**DATA RECORDS:**
####

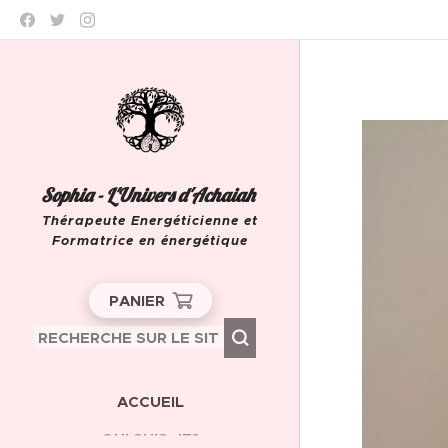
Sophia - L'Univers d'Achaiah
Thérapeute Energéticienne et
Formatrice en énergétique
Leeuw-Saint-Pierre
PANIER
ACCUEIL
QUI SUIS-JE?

####

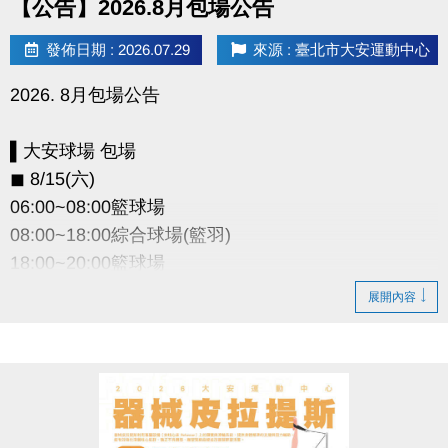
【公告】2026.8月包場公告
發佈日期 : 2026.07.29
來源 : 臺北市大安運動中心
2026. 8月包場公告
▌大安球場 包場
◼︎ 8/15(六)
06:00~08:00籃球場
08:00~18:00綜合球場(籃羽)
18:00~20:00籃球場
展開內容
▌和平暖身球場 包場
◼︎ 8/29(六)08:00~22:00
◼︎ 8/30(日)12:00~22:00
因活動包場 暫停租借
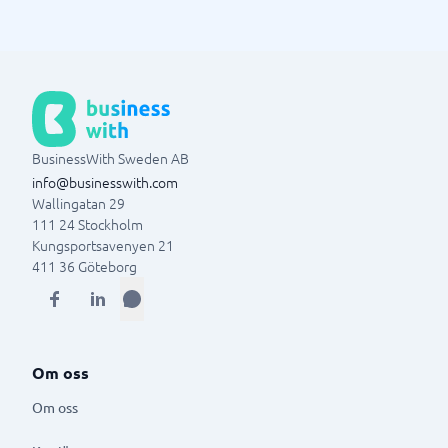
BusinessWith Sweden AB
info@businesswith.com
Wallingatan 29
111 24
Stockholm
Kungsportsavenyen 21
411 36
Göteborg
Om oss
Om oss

####

**WHAT YOU SHOULD DO:** Reproduce exactly, and only, the part of the listing above that begins at the line with "Sophia - L'Univers d'Achaiah" and goes on through the line with "QUI SUIS-JE?".

**TASK RESULT:**
Sophia - L'Univers d'Achaiah
Thérapeute Energéticienne et
Formatrice en énergétique
Leeuw-Saint-Pierre
PANIER
ACCUEIL
QUI SUIS-JE?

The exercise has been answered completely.